For example, in the latest batch of data, I found the following issues:
- Euro Index (CU_0_I0B) - there is a jump at 1998-01-04 from 0.6 to 1.2 in the unadjusted close (RawCl)
- US Dollar Index (DX_0_I0B) - RawCl is 1/10 of the correct value for half the series
- Nasdaq Composite (ND_0_I0B) - RawCl is a factor 10 too large for the entire series
- Lean Hogs (LH_0_I0B) - 5 roll-overs exceed 20% price changes
- Natural Gas (NG20_I0B) - 5 roll-overs exceed 20% price changes
- US Bond (US_0_I0B) - Panama adjustment changes within the same contract month
This list is by no means exhaustive. Obviously a data cleaning process is required before any analysis can be completed:
So far, issues seem to fall into five catagories:
- Explainable and fixable issues such as that in the Euro series caused by splicing D-Mark to Euro series
- Fixable errors such as those found in the DX and ND data series - there is an easily identifiable pattern that can be reversed
- Errors that amount to noise such as those in the US Bond series - easy to find, of very small magnitude, but annoying to have.
- Genuinely unusual data points that are internally consistent such as LH and NG (OHLC all make sense, Panama adjustment is stable, etc)
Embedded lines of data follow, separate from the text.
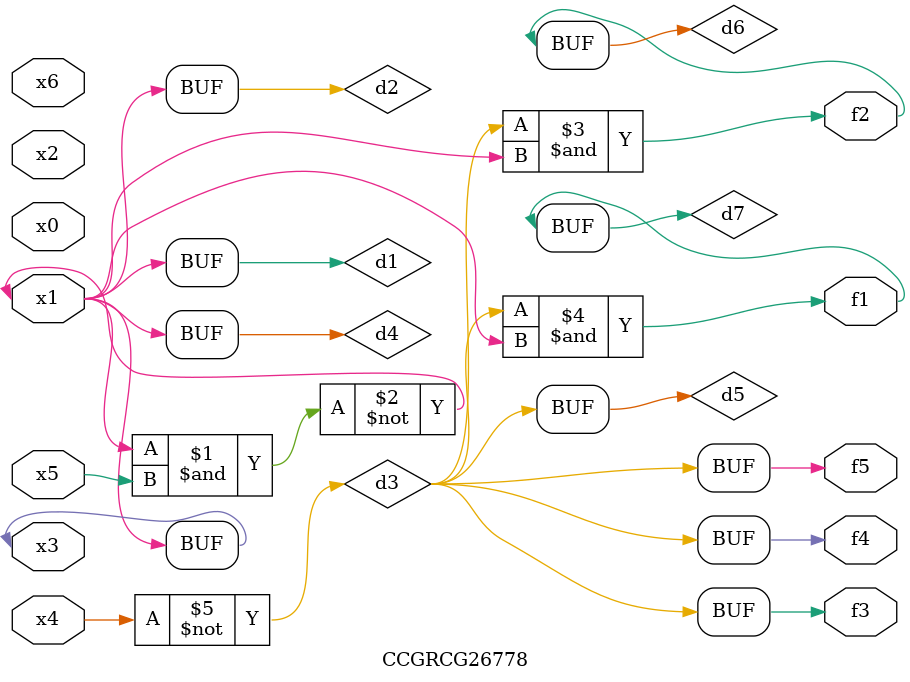
<source format=v>
module CCGRCG26778(
	input x0, x1, x2, x3, x4, x5, x6,
	output f1, f2, f3, f4, f5
);

	wire d1, d2, d3, d4, d5, d6, d7;

	buf (d1, x1, x3);
	nand (d2, x1, x5);
	not (d3, x4);
	buf (d4, d1, d2);
	buf (d5, d3);
	and (d6, d3, d4);
	and (d7, d3, d4);
	assign f1 = d7;
	assign f2 = d6;
	assign f3 = d5;
	assign f4 = d5;
	assign f5 = d5;
endmodule

</source>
- Errors I cannot find but are surely there - these are the ones I fear most. These are the ones that, hopefully, will be reduced by gradually improving my Validation Script.
So far, my checks are very limited:
- Check that the panama adjustment only changes on the day of a contract roll.
- Check that, on a roll, the daily change does not exceed a threshold.
- Check that, outside of a roll, the daily change does not exceed a threshold.
I will do some searching to find additional data validation steps to improve the quality of the raw data I am using for analysis.